For a diagonalisable matrix $ \bf{A} $ with eigendecomposition $ \bf{A} = \bf{U} \bf{\Lambda} \bf{U}^{-1} $, we know that $ \exp(\bf{A}) = \bf{U} (\exp \bf{\Lambda}) \bf{U}^{-1} $, where $ \exp \bf{\Lambda} $ is a diagonal matrix with $ e^{\lambda} $ terms.
I want to compute $ \exp(\bf{A}) $ where $ \bf{A} $ does not have a full set of eigenvectors (defective) so cannot use this. I tried to use the singular value decomposition by letting $ \bf{A} = \bf{U} \bf{\Sigma} \bf{V}^{T} $ and computing $ \exp(\bf{A}) = \bf{U} (\exp \bf{\Sigma}) \bf{V}^{T} $.

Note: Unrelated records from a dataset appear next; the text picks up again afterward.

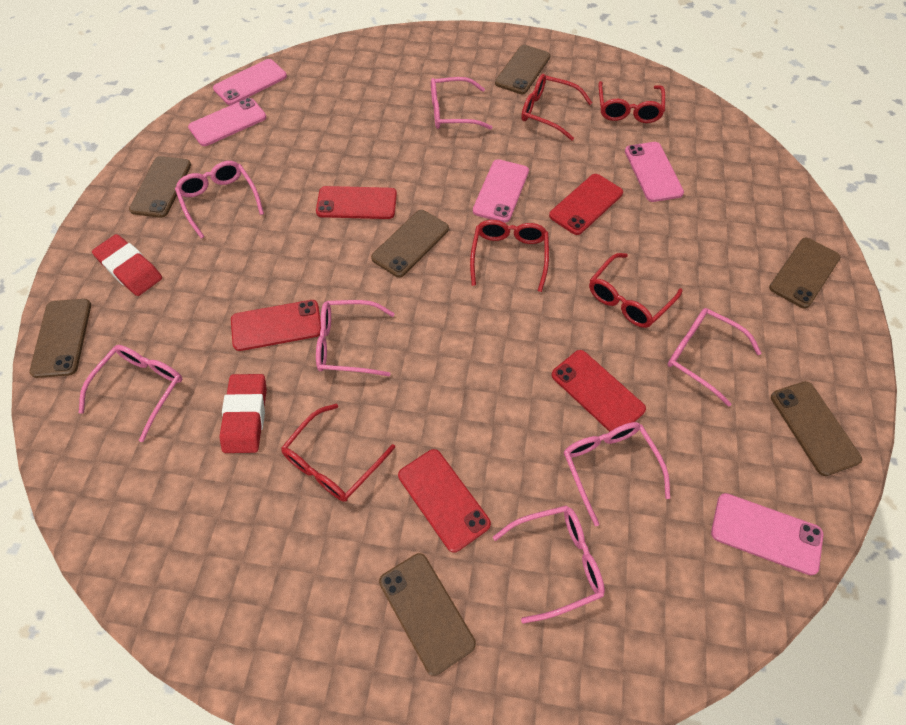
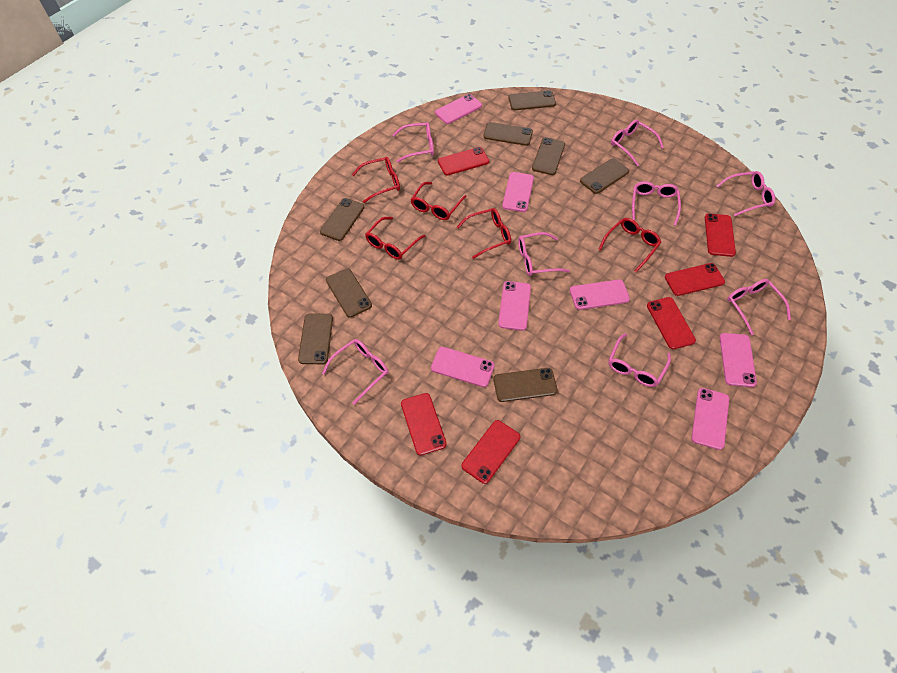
brown phone: [29,299,91,378] [129,156,191,218] [371,210,449,277] [379,553,476,676] [495,45,550,94] [769,238,841,309] [771,381,862,476] = 7 -> [298,314,333,364] [320,198,365,241] [326,268,372,318] [483,122,533,146] [493,368,558,402] [508,90,556,110] [532,137,565,175] [580,158,630,194] = 8
pink glasses: [79,345,182,442] [175,161,264,239] [316,300,395,376] [431,77,492,130] [493,505,605,624] [564,422,670,526] [668,308,761,407] = 7 -> [322,339,389,405] [393,122,434,162] [518,232,570,276] [609,333,671,387] [611,120,664,166] [632,181,681,226] [717,171,775,216] [727,279,791,336] = 8
pink phone: [188,98,266,146] [213,59,287,105] [473,159,529,223] [625,142,684,202] [711,493,823,575] = 5 -> [431,347,495,387] [435,94,482,124] [498,281,531,331] [502,172,534,212] [570,279,630,310] [691,388,729,450] [719,333,757,387] = 7
red eraser: [92,234,162,296] [220,374,267,453] = 2 -> none = 0
red phone: [231,300,321,351] [316,186,397,219] [398,449,491,553] [549,174,623,235] [552,350,646,432] = 5 -> [401,393,447,455] [438,147,489,176] [462,420,520,484] [647,297,696,349] [665,263,725,296] [705,213,736,257] = 6

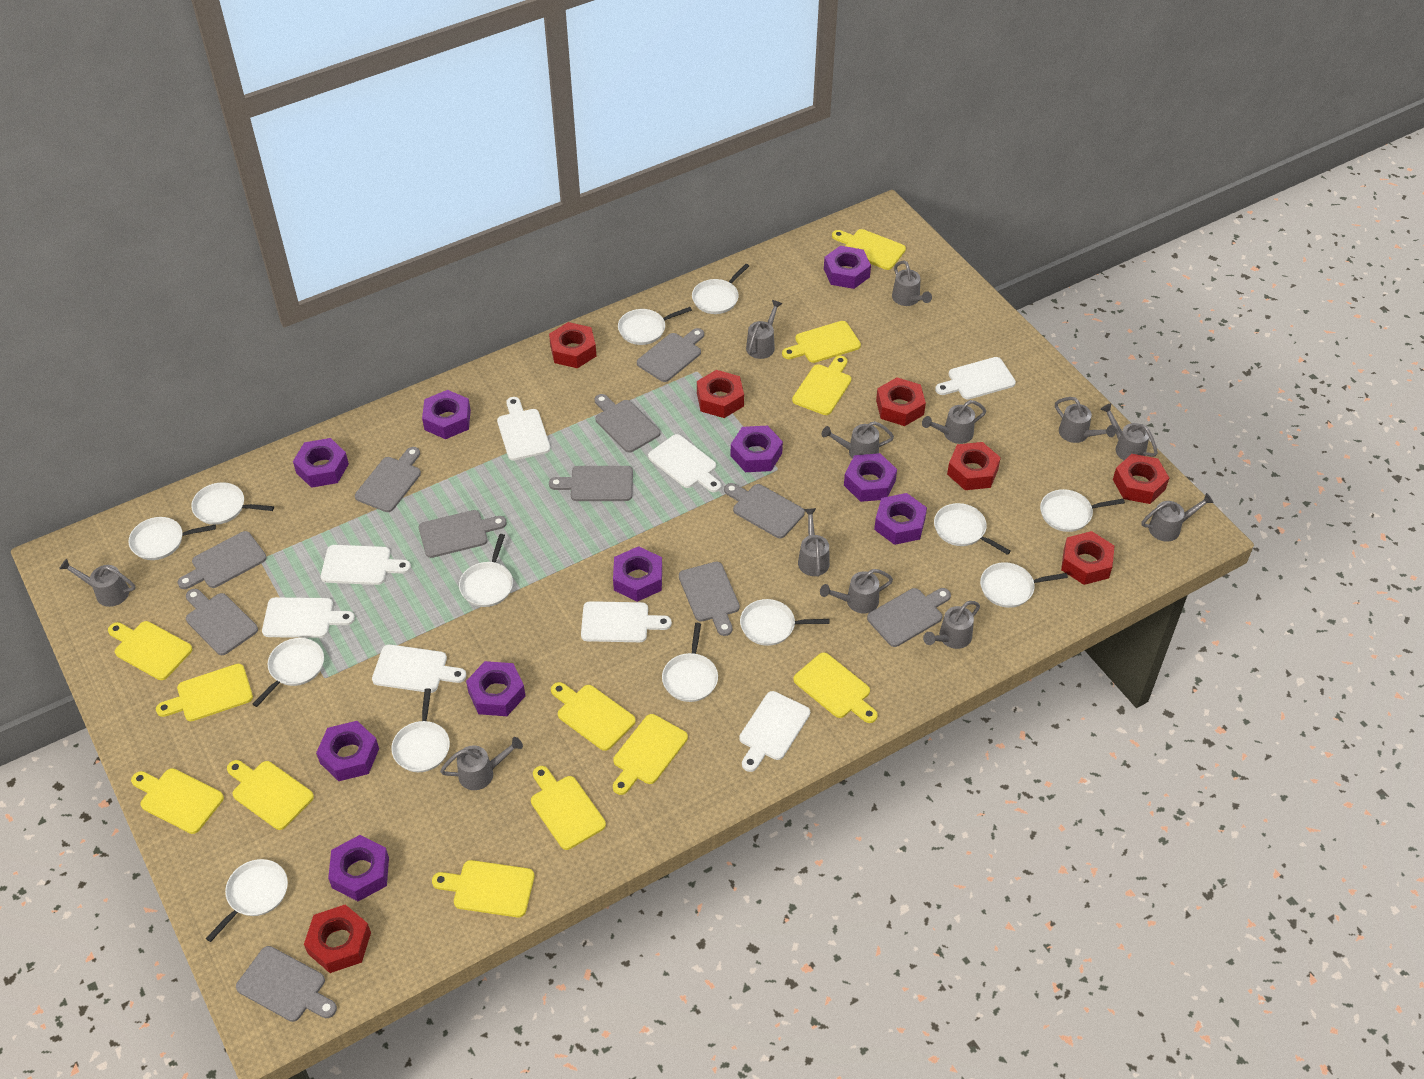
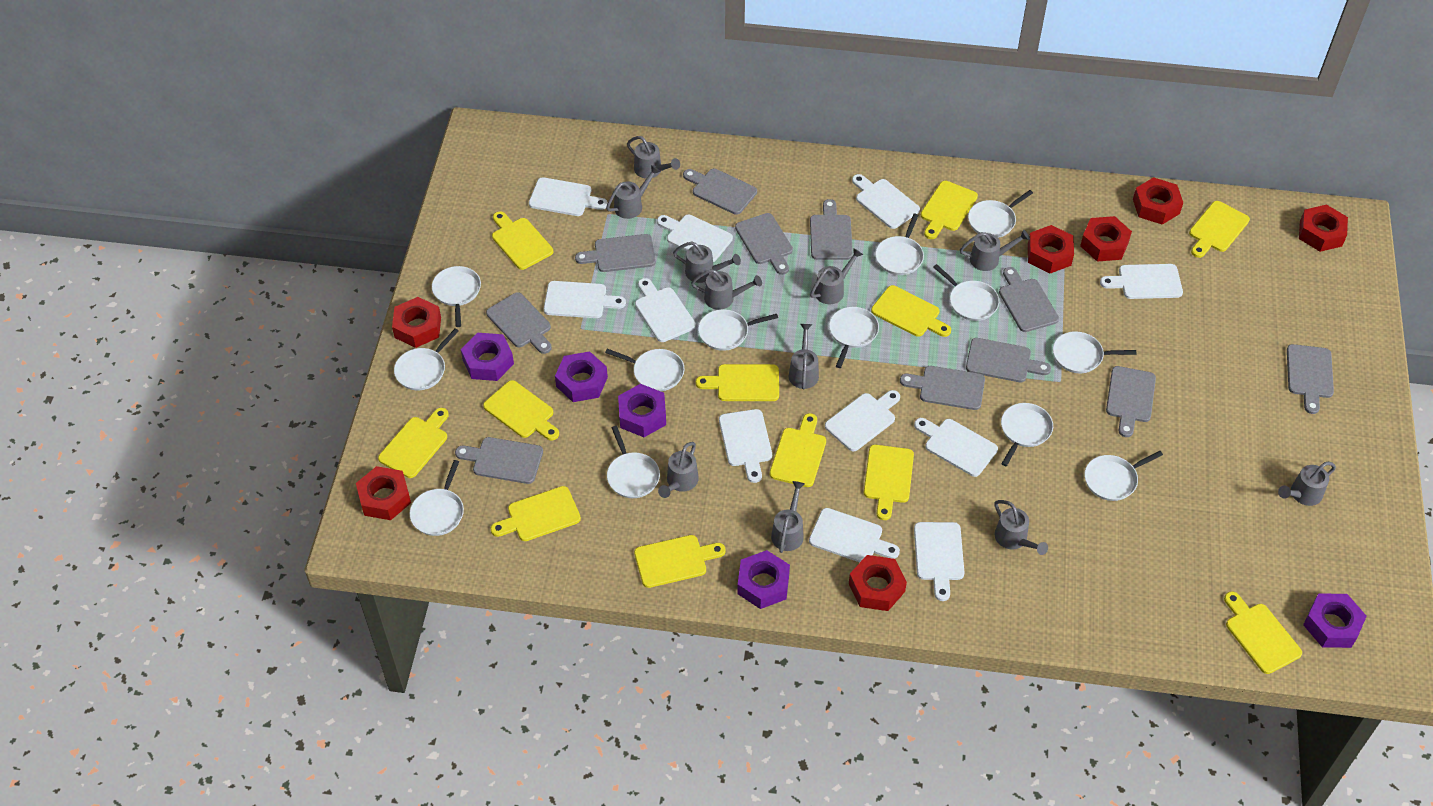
grey watering can: [59,558,136,607] [440,737,523,790] [746,300,783,359] [798,508,830,576] [820,569,893,613] [822,421,894,459] [892,260,932,306] [922,400,986,444] [923,601,980,649] [1055,397,1116,443] [1100,403,1158,460] [1142,493,1214,542] = 12 -> [606,165,661,219] [627,136,680,178] [658,442,699,498] [673,241,741,283] [691,269,762,310] [771,481,805,553] [789,324,819,389] [810,248,863,304] [960,230,1030,271] [994,500,1048,555] [1278,462,1336,506] = 11
purple nut: [293,438,349,488] [316,721,379,781] [328,835,389,901] [422,390,471,439] [466,661,525,716] [613,546,662,602] [731,426,783,472] [824,246,871,289] [844,453,897,502] [874,493,927,545] = 10 -> [461,333,514,381] [555,351,608,402] [618,384,666,437] [737,550,790,609] [1303,593,1367,648] = 5
white cutting board: [262,597,355,638] [321,545,411,585] [372,644,466,693] [497,397,550,461] [581,601,672,642] [648,434,721,492] [739,691,810,772] [935,357,1016,399] = 8 -> [529,177,608,216] [544,281,626,318] [635,278,696,342] [657,215,733,262] [719,409,772,483] [809,508,900,562] [825,390,900,451] [852,174,920,229] [914,418,998,477] [914,522,965,601] [1100,264,1183,299] = 11

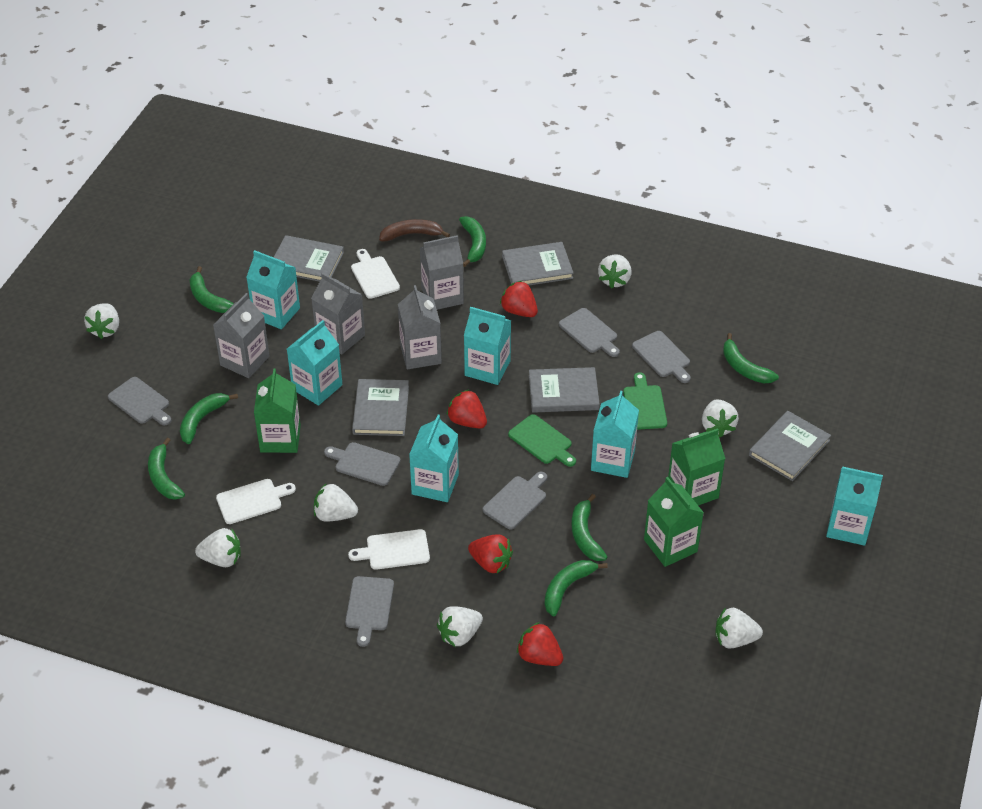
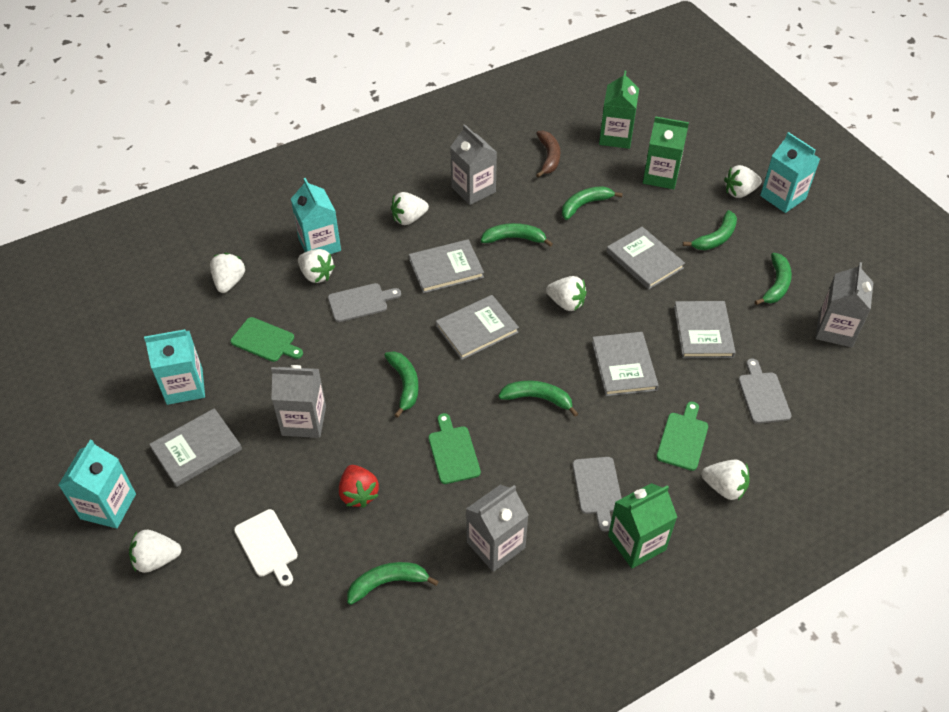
green cutting board: [508,414,576,467] [623,372,667,430] = 2 -> [230,317,303,362] [428,413,481,484] [656,402,708,471] = 3
grey book: [274,235,344,282] [352,379,409,436] [502,242,574,285] [529,367,600,413] [749,411,831,481] = 5 -> [149,408,242,487] [409,239,484,293] [436,295,519,360] [592,332,659,396] [606,227,685,290] [674,301,736,358] = 6
grey cutting board: [108,377,171,425] [324,442,401,486] [345,576,394,647] [483,472,547,530] [559,308,620,357] [632,331,691,383] = 6 -> [328,283,401,322] [572,457,622,532] [738,358,792,424] = 3
red strawberry: [446,389,487,428] [468,535,513,573] [500,281,538,317] [517,622,563,666] = 4 -> [339,465,379,508] = 1
turquoise carton: [246,250,300,329] [287,320,342,406] [409,415,459,502] [464,307,511,385] [591,391,639,478] [826,466,883,546] = 6 -> [59,440,136,529] [144,329,205,405] [291,178,341,254] [760,132,820,213] = 4
white cutting board: [216,479,296,524] [348,529,430,570] [351,249,400,299] = 3 -> [234,509,298,586] = 1

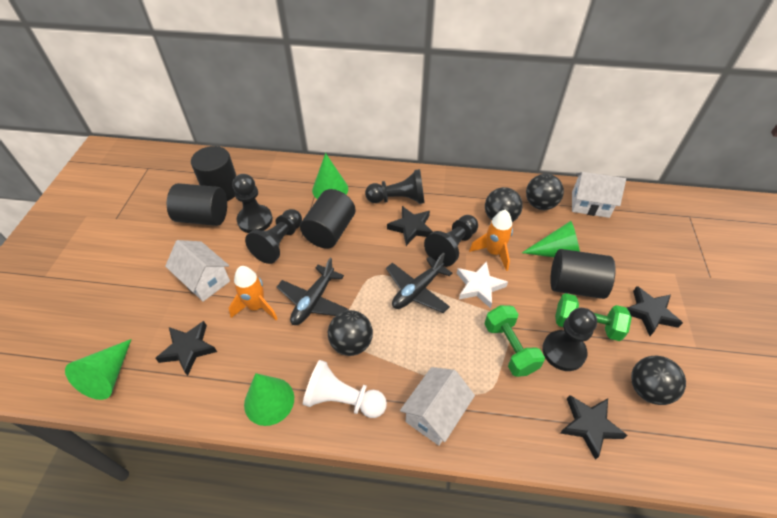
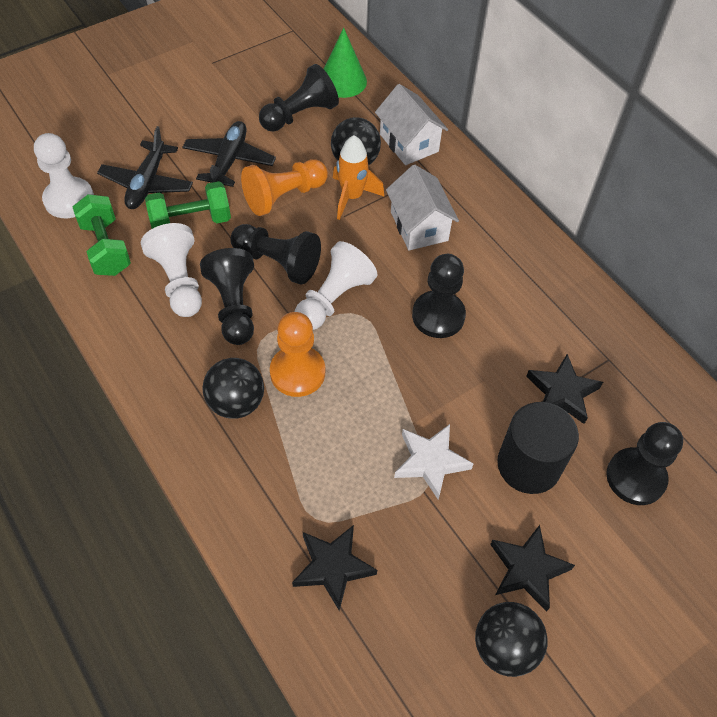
black ball: [328,310,373,356] [485,187,523,222] [526,174,564,210] [631,356,686,405] = 4 -> [202,358,264,419] [331,117,381,165] [475,602,547,677] = 3
black cylinder: [167,183,227,226] [191,146,236,201] [300,189,355,248] [550,249,616,299] = 4 -> [497,402,579,494] = 1
black star: [155,321,217,376] [387,206,433,246] [560,395,628,460] [627,286,683,336] = 4 -> [292,525,377,611] [490,525,575,612] [526,354,603,424] = 3
green cone: [65,339,132,400] [244,373,294,426] [312,153,348,199] [522,221,580,257] = 4 -> [324,28,367,98] = 1
orange pawn: none = 0 -> [241,159,328,216] [270,312,325,397] = 2
orange rocket: [229,266,278,320] [469,210,513,271] = 2 -> [333,135,385,220] = 1
white house: [165,240,230,301] [400,367,475,446] [572,172,626,218] = 3 -> [375,84,448,165] [386,165,459,250] = 2
white pawn: [303,360,387,418] = 1 -> [34,133,94,218] [141,223,202,317] [295,241,377,330] = 3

However, trying out a numerical example: (SVD computation, evaluating exp using SVD computation) $$ \mathbf{A} = \begin{bmatrix}
3 & -1\\
1 & 1
\end{bmatrix} $$ $$ \mathbf{U} = \begin{bmatrix}
-0.973249 & -0.229753\\
-0.229753 & 0.973249
\end{bmatrix}, \ \ \ \ \mathbf{\Sigma } = \begin{bmatrix}
3.23607 & 0 \\
0 & 1.23607
\end{bmatrix}, \ \ \ \ \mathbf{V } = \begin{bmatrix}
0.973249 & 0.229753 \\
0.229753 & 0.973249
\end{bmatrix} $$
$$ \bf{U} (\exp \bf{\Sigma}) \bf{V}^{T} = \begin{bmatrix}
-24.273 & -6.456 \\
-4.917 & 1.9178
\end{bmatrix} $$
but the actual exponential (computation) should be $ \begin{bmatrix}
2e^2 & -e^2 \\
e^2 & 0
\end{bmatrix} = \begin{bmatrix}
14.78 & -7.389 \\
7.389 & 0
\end{bmatrix} $
so something has gone wrong. Is the SVD a valid method of finding a matrix exponential, or have I just made an error somewhere?
Best Answer
Community wiki answer so the question can be marked as answered:
As discussed in the comments, the reason this works for diagonalization is that all the factors $U^{-1}U$ in $(U\Lambda U^{-1})^n$ cancel, and thus the result is just $U\Lambda^n U^{-1}$; this doesn’t work for singular value decomposition because in that case $V^\top U$ doesn’t generally cancel in $(U\Sigma V^\top)^n$.